Mais nos communicants actuels ont bouleversé l’ordre de ces phases programmatiques du travail discursif et leur importance respective : on privilégie la forme, on recherche d’abord l’oxymore ou l’anaphore pour obtenir l’effet de style, sans se soucier du sens exact des mots, et l’orateur, à force de se préoccuper uniquement de son air ne fait plus qu’en brasser…

Second manquement : la rhétorique traditionnelle distinguait trois types d’arguments qui, comme attelés, devaient cheminer ensemble dans le discours argumentatif pour persuader l’auditoire : arguments rationnels, arguments d’émotion, arguments de comportement ; mais l’émotion devait rester anecdotique, n’être utilisée que pour appuyer la pertinence d’un raisonnement ou d’une idée, la mieux faire admettre par le public ; l’émotion devait seulement stimuler la volonté intellectuelle de l’ auditoire et non s’y substituer ...

Or, dans notre société, l’exercice de la raison, parce qu’il suppose du temps et un effort pour se détacher des préjugés semble désuet, ou en tout cas inadapté à l’immédiateté des flux médiatiques.
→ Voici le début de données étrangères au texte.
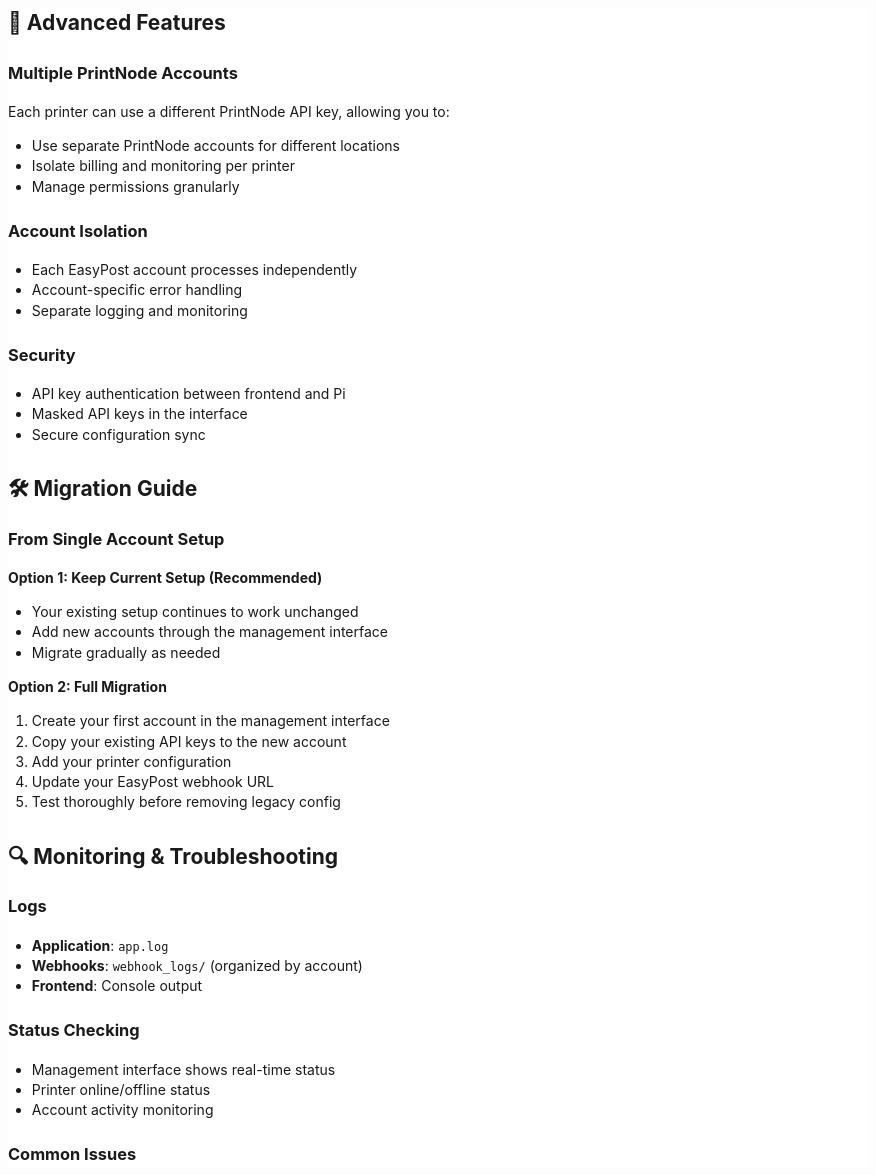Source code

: ## 🔧 Advanced Features

### Multiple PrintNode Accounts
Each printer can use a different PrintNode API key, allowing you to:
- Use separate PrintNode accounts for different locations
- Isolate billing and monitoring per printer
- Manage permissions granularly

### Account Isolation
- Each EasyPost account processes independently
- Account-specific error handling
- Separate logging and monitoring

### Security
- API key authentication between frontend and Pi
- Masked API keys in the interface
- Secure configuration sync

## 🛠️ Migration Guide

### From Single Account Setup

**Option 1: Keep Current Setup (Recommended)**
- Your existing setup continues to work unchanged
- Add new accounts through the management interface
- Migrate gradually as needed

**Option 2: Full Migration**
1. Create your first account in the management interface
2. Copy your existing API keys to the new account  
3. Add your printer configuration
4. Update your EasyPost webhook URL
5. Test thoroughly before removing legacy config

## 🔍 Monitoring & Troubleshooting

### Logs
- **Application**: `app.log`
- **Webhooks**: `webhook_logs/` (organized by account)
- **Frontend**: Console output

### Status Checking
- Management interface shows real-time status
- Printer online/offline status
- Account activity monitoring

### Common Issues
De même que l’idée le cède à la figure de style, le mot à l’image, l’émotion omnipotente semble désormais s’imposer comme le critère de toute persuasion argumentative. Plutôt que d’argumenter, on tweete son indignation, sa compassion, on dénonce avec pour toute justification d’avoir été ému par une situation …

Et l’on sait que l’émotion permet, hélas, de faire prendre des brèves de comptoir pour des vérités profondes et de réussir ainsi à passer en contrebande les idéologies les plus éloignées de la raison, de la prudence et du bon sens qu’Aristote mettait au-dessus de tout.

Si l'illustre philosophe tweetait aujourd’hui un tel propos, serait-il « liké » ?



François MARTINEAU est avocat au Barreau de Paris, spécialisé en droit pénal des affaires. Associé gérant du Cabinet Lussan, il est aussi l’auteur de nombreux ouvrages et articles, notamment sur la théorie de l’argumentation (Petit traité d’argumentation judiciaire, septième édition, Dalloz, 2018, 597 p.), qu’il a enseignée en France et à l’étranger.